“Was she there with a date?”
“No. Not even a girl friend. Some of her gang from work hung out there, and it was typical of that crowd to show up alone or in pairs or even in groups. She was a little tipsy—the autopsy showed a fairly high alcohol content in her bloodstream—and left about eleven, by herself.”
“This is that roadhouse between here and Sidon?”

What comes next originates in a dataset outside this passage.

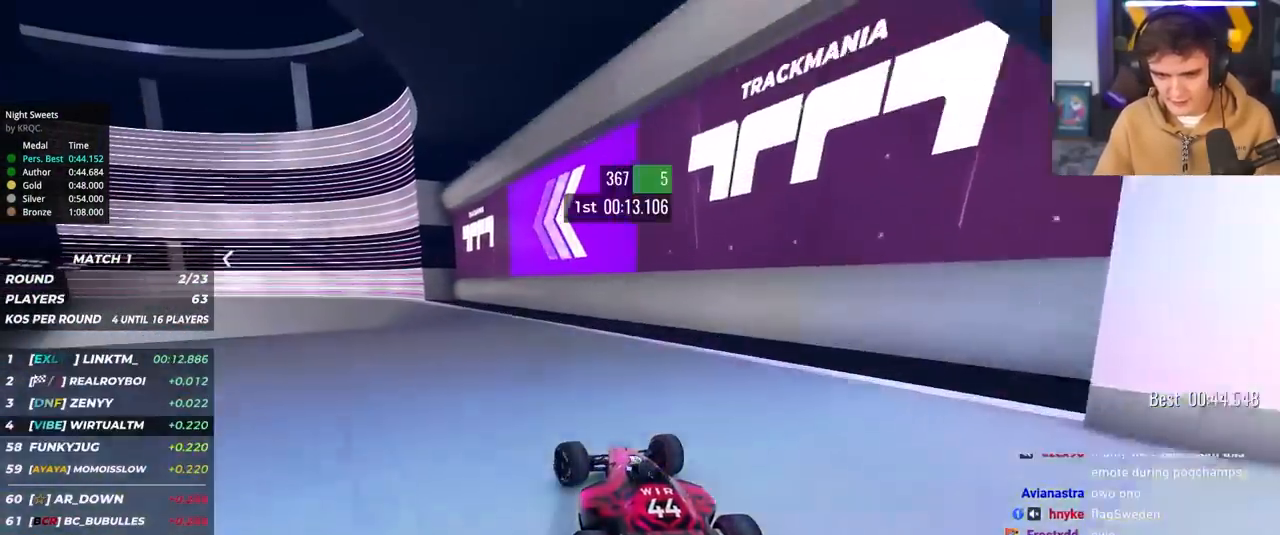
{"keys": ["left", "up"], "events": [[500, "up", "down"]]}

“Right. The Hideaway. We questioned everybody there, from Doris’ co-worker friends to every waitress and both bartenders. Even the darn cooks, we talked to, and they never stuck their heads out of the kitchen.”
“Somebody grabbed her in that parking lot.”

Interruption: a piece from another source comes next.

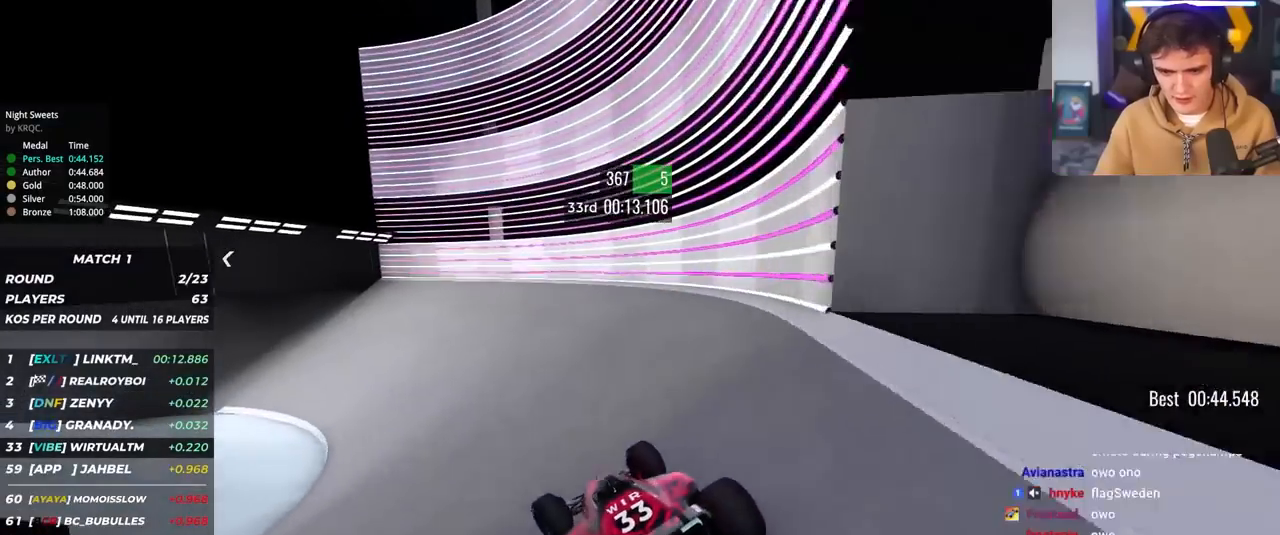
{"keys": ["left", "up"], "events": [[17, "left", "down"], [67, "left", "up"], [150, "left", "down"]]}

“That is our theory. But we checked it. I even borrowed some lab boys from New York to go over that parking lot, and you know what they came up with? Gravel.”
“Anything else in that file?”
“Nothing pertinent.”
“Okay.” I rose and shook his hand again. I nodded toward the framed photos. “That’s the Philippines, right?”
“Uh, yeah.” He gave me an embarrassed grin. “We were on this island, handling supply lines. The Japs were hiding in these caves in the hills, and it got a little hairy. You know, they’d come
out at night, looking for food. Grenade went off and I took some shrapnel. And you know, there were these native girls, but you could catch eight kinds of clap if you weren’t careful. Where were you?”
“In a fox hole,” I said, standing at his door. “Call Chief Chasen and tell him I’m stopping by, would you?”
* * *
Chief Chasen’s office was spare, but then so was the chief, a lanky Ichabod Crane kind of guy in a blue uniform. He was about forty and had an Adam’s apple that bobbed as he spoke and fought with his words for your attention.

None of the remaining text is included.